• bernard lewis' in "what went wrong" şeklinde sorduğu soru. kanımca en iyi cevaplardan birini ismet özel "the wrong is going on" başlıklı makalesiyle vermiştir.

    alakalı olarak;
    (bkz: avrupamerkezcilik karsiti avrupamerkezcilik)
  • pek dallı pıtıraklı soru.
    aslında birçoğu osmanlı devleti için de geçerli olabilir.
    genellikle zamanı yakalamamak - batı'nın hızına yetişememek olarak tanımlanır ancak olay çok daha derinlerde ve karmaşıktır.
    türklerin islam tarihitalas savaşı'ndan sonra başlar ancak genel islam tarihi daha eskilere yani hz. muhammed in yeryüzüne gelmesi ve faaliyetleriyle başlar.
    kendisi arap yarımadası'nda etkin bir şekilde gücünü gösterip kendisini kabul ettirdikten sonra cihat emri verip o ana kadar uyuyan tüm arapları dünya üzerine salmıştır. iyi de yapmıştır zira bundan faydalanan biz türkler de sayesinde mükemmel bir uygarlık kurmuşuz ve parmakla gösterilen bir imparatorluk olan osmanlı devleti'ni kurmuşuzdur. üstelik bunların dışında başka islam-türk sentezi devletlere de sahip olmuşuzdur lakin ve lakin...
    bir süre sonra hristiyanların ileri atılımları, içlerimizde oynadıkları türlü oyunlar, bizzat kendimizin yaptığı büyük ve affedilemez hatalarımız, birbirimizi yanlış anlamamız, mevlana'yı anlayamamız, savaşlarda lakayıt davranmamız, ve maalesef islam devletleri arasında bazı nifakalrın oluşması ve arada dayanışma olmamasıdır.
    tüm bunlar olurp biterken avrupa'nın da çok parlak bir dönemde olduğu söylenemez, bilakis engizisyon mahkemeleri ile uğraşmakta ve bilim adına çok zor koşullarda da olsa savaç vermekteydiler. üstelik verdikleri tek savaş da hiç bir zaman bir taneyle yeterli olmamış, kendi otoritesi tarafından dahi defalarca tacize ve zulme uğramışlardır.
    ancak tüm bunların sonunda onlar kazanmış ve batının günümüzde de devam eden büyük imparatoprluğunu kurmuşlardır. kimileri ortada doğu-batı diye birşeyin falan olmadığını, sadece para kaynaklarını kullanmak ve dağıtmak, paradan ve savaşlardan para kazanmak isteyen karanlık güçlerin birer pazarı olduğunu falan soylese de herkesçe bilinir ki doğu ve batı vardır ve gelecekte de olacaktır..

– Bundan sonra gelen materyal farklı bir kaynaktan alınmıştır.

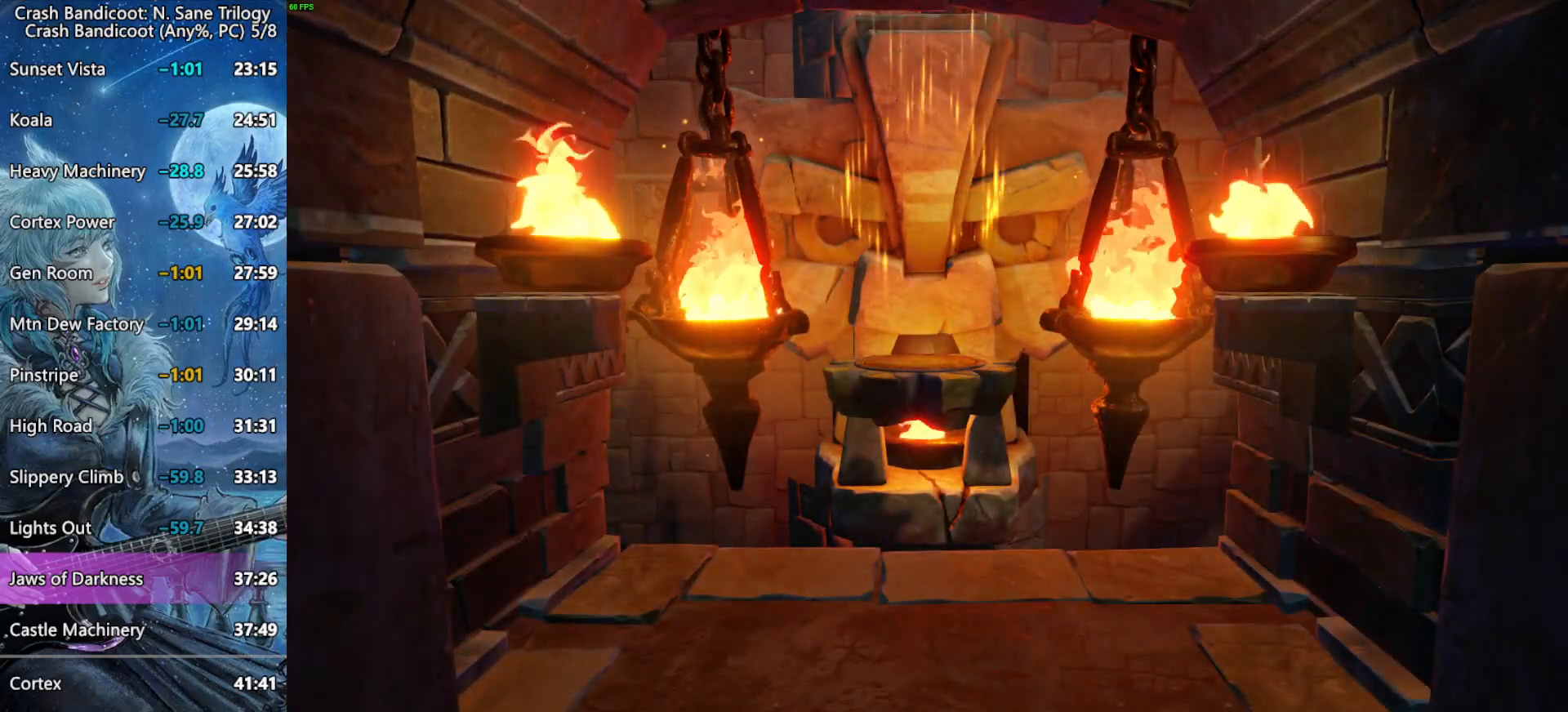
{"buttons": ["CROSS"], "left_stick": "center", "right_stick": "center", "button_events": []}
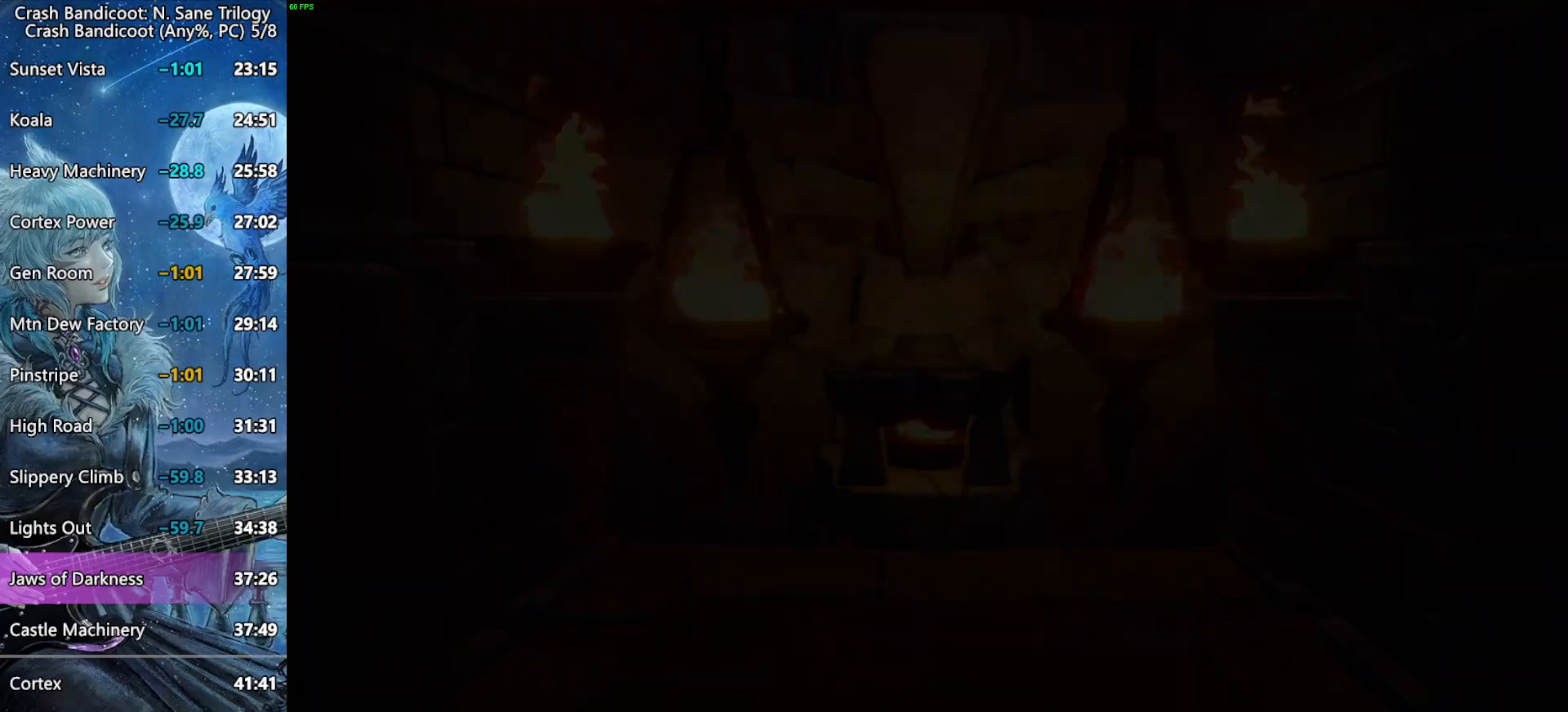
{"buttons": ["CROSS"], "left_stick": "center", "right_stick": "center", "button_events": []}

    peşin edit: bizli bir dil kullandım neticede hepimiz türküz, hepimiz müslümanız.
  • yıllardır*, muasır medeniyetleri geriden takip eden islam dünyasının (tabi hakikaten böyle bir dünya varsa) silkinip kendi kendine bir türlü soramadığı, retorik soru... ne zaman ki; islamı yaşadığını iddia eden toplumlar bu soruyu kendilerine sorup bi cevap almaya çalışırlar, o zaman soru retorik olmaktan çıkar.. yani, ölme eşşeğim ölme..
  • bu konuyla ilgili zamanında şöyle bir yazı okumuştum:

    "
    ...şu bir gerçek ki bizler hiç kabahati üzerimize almayı sevmeyen bir karakter arzediyoruz. şu andaki başarısızlığımızın sebebi bizler değil bizden önceki nesillerin bıraktıklarıdır diyenler çoktur. suçları hep bir evvelki nesle atmak bir çözüm getirmiyor. şu anda eski nesil yok. yeni nesil olarak bizler neler yapıyoruz. enkaz devr aldım demek çözüm değil, yaşamak istiyorsak eski devir edebiyatını bırakmak zorundayız.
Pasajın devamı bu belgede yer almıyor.